Veja os principais processos em que o ministro Ricardo Lewandowski atuou em 17 anos no STF
Magistrado deixa a Corte nesta terça (11), exatamente um mês antes de completar 75 anos, idade da aposentadoria compulsória
Brasília|Gabriela Coelho, do R7, em Brasília

O ministro do Supremo Tribunal Federal (STF) Ricardo Lewandowski se aposentou nesta terça-feira (11). Ao longo dos 17 anos em que ficou na Corte, o magistrado foi relator de diversas ações importantes.
Uma das decisões foi a concessão de habeas corpus coletivo em favor de todas as mulheres presas gestantes, puérperas (no período pós-parto) e mães de crianças de até 12 anos ou responsáveis pelos cuidados de pessoas com deficiência.
O ministro também foi relator do processo que proibiu o nepotismo no serviço público e do julgamento relativo às cotas raciais nas universidades federais.
Lewandowski assumiu a presidência do STF e do Conselho Nacional de Justiça (CNJ) em 2014 e permaneceu no cargo até 2016; durante esse tempo, implementou novidades administrativas e avanços na prestação da justiça.
À época, com o objetivo de dar mais transparência à prestação jurisdicional, determinou o fim da tramitação dos processos ocultos.
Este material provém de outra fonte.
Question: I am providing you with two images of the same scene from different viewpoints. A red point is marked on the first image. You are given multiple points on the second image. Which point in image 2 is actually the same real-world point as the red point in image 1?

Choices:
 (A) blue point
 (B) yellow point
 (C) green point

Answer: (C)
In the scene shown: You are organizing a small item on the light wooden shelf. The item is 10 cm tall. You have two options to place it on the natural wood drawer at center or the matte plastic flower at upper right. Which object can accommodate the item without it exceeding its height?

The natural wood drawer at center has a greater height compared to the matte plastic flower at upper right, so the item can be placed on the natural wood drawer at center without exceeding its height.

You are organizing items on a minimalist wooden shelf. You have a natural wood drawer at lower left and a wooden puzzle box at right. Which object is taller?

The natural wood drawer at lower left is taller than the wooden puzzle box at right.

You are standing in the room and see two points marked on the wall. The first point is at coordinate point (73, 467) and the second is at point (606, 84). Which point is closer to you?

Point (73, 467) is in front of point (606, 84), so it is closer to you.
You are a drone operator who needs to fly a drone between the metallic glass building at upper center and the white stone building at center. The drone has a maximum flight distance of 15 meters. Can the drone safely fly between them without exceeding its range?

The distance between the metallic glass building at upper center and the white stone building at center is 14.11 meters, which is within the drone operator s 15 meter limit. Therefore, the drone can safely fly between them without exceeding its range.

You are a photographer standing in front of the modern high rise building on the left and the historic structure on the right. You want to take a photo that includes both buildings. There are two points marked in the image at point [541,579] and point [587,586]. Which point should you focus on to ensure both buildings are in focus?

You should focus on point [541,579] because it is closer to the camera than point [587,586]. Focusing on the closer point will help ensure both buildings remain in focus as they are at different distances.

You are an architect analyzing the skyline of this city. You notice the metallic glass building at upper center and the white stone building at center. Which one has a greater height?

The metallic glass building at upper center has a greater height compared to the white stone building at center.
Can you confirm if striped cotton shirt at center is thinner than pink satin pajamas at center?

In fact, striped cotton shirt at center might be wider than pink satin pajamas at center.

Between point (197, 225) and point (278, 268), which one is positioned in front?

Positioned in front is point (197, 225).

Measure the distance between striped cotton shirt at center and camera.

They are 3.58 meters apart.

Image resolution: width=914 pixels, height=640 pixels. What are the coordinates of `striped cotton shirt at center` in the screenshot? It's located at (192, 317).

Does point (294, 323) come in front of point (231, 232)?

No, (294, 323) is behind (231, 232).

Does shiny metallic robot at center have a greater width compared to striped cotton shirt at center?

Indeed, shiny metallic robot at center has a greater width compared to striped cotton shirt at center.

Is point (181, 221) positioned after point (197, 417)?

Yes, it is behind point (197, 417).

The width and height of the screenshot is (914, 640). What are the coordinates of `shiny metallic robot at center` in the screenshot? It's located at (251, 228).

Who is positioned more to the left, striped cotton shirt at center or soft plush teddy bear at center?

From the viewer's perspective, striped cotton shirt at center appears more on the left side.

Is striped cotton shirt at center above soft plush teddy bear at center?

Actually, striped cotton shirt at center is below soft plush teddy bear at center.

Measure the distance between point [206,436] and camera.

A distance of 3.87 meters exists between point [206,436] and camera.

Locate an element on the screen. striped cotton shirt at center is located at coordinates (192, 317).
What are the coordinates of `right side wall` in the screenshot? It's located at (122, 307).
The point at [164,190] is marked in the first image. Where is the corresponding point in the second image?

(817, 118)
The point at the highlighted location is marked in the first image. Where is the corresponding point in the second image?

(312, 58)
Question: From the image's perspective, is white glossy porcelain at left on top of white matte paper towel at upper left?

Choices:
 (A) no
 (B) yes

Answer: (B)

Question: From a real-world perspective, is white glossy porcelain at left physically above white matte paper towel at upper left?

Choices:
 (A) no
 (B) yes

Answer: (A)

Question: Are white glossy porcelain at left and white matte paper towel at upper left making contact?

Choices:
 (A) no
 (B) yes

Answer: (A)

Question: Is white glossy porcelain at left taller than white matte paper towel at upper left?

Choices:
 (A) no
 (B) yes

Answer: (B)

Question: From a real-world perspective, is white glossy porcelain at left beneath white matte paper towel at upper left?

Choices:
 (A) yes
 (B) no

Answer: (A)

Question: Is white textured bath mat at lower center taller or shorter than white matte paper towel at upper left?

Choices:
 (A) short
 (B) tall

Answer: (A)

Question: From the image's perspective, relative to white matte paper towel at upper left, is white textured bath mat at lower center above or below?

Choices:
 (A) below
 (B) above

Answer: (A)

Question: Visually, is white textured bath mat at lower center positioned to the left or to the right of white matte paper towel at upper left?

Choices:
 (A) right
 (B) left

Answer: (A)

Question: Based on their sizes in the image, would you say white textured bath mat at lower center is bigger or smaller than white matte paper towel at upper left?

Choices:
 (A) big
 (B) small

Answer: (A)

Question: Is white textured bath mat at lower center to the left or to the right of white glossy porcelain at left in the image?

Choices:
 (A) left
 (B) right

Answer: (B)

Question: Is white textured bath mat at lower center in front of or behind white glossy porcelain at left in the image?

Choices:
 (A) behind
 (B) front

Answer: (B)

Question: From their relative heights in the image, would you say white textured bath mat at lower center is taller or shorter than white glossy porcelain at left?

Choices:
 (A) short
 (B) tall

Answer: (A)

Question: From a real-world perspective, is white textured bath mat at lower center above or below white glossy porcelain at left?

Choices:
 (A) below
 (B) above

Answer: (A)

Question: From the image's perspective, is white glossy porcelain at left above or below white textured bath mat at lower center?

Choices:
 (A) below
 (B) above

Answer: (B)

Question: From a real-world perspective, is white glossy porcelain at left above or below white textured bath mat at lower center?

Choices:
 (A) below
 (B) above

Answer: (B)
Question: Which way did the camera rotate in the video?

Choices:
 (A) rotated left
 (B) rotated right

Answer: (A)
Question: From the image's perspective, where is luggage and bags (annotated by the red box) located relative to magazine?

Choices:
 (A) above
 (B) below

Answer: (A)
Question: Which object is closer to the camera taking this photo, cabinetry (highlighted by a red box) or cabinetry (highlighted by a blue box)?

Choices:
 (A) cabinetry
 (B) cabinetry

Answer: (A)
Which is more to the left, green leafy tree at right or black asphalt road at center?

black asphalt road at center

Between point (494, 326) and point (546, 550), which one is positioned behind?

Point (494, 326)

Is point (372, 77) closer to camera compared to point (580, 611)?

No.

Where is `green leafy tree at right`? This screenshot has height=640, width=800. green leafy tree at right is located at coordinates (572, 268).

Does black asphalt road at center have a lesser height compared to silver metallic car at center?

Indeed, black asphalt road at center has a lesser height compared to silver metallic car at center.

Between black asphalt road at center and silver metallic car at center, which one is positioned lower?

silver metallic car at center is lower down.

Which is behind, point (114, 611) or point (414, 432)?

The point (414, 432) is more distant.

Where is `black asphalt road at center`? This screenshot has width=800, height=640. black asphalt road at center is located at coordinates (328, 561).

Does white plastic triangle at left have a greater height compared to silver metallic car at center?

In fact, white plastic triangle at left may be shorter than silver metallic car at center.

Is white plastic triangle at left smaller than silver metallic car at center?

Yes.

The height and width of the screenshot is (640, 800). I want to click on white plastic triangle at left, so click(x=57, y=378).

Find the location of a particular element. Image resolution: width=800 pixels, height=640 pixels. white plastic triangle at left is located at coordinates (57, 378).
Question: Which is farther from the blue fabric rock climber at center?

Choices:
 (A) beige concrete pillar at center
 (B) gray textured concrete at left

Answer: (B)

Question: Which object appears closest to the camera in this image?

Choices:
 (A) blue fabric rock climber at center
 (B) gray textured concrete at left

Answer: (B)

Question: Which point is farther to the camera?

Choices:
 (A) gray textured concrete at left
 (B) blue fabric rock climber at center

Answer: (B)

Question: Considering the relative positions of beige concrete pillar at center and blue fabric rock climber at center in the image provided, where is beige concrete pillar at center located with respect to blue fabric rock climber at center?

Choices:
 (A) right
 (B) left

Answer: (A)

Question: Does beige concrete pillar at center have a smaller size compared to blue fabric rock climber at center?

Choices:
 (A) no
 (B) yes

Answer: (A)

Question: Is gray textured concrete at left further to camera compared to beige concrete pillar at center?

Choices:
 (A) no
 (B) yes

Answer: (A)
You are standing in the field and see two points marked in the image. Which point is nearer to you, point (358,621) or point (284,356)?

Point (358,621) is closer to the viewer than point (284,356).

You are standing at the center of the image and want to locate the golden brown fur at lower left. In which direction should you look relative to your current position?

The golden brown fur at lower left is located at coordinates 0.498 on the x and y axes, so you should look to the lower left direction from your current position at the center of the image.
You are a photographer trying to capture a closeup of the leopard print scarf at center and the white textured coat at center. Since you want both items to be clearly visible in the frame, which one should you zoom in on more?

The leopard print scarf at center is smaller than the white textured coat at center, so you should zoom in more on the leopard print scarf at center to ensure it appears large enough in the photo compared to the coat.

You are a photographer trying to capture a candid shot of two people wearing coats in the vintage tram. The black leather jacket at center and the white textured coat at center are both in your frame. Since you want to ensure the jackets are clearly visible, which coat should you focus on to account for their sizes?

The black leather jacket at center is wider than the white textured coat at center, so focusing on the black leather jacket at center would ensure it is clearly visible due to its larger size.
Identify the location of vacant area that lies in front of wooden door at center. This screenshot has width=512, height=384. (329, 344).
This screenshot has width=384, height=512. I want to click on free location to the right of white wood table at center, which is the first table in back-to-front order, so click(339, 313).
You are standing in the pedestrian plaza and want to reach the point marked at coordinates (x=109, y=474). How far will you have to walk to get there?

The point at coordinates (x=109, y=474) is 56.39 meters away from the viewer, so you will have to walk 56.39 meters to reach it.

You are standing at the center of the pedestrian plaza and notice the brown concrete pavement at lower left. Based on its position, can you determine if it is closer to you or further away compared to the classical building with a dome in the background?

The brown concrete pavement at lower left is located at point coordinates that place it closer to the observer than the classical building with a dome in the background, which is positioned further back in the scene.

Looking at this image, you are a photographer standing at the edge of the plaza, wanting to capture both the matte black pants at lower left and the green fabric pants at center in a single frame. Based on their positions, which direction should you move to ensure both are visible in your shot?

A medida proíbe a classificação de qualquer processo como "oculto", mas preserva termos sigilosos, como pedidos de prisão, busca e apreensão e outras medidas.
Confira outras atribuições e decisões importantes de Lewandowski:
• 2014: em setembro, exerceu interinamente o cargo de presidente da República, de 22 a 24;
• 2016: em agosto, presidiu o julgamento do impeachment da então presidente Dilma Rousseff no Senado;
• 2018: decidiu que os veículos de comunicação têm o direito de entrevistar pessoa presa, mediante consentimento do preso; e
• 2020: no auge da pandemia no país, determinou ao governo federal que apresentasse, em 30 dias, plano compreensivo e detalhado acerca das estratégias que estava pondo em prática ou pretendia desenvolver para o enfrentamento da pandemia.
O magistrado também autorizou estados, municípios e o Distrito Federal a distribuírem vacinas contra a Covid-19, desde que registradas por pelo menos uma autoridade sanitária estrangeira e liberadas para fornecimento comercial pelo país produtor.
CNJ

Como presidente do CNJ, foi responsável, além de outras ações, pela implantação das audiências de custódia nas 27 unidades da Federação brasileira, nas quais um juiz decide o destino imediato de uma pessoa presa em flagrante, que deverá ser apresentada na audiência em até 24 horas.
Substituto
Para a vaga de Lewandowski, o presidente Luiz Inácio Lula da Silva (PT) estuda os nomes. Estão no páreo o advogado Cristiano Zanin, que defendeu o presidente em processos na Lava Jato, e Manoel Almeida Neto, ex-assessor de Lewandowski.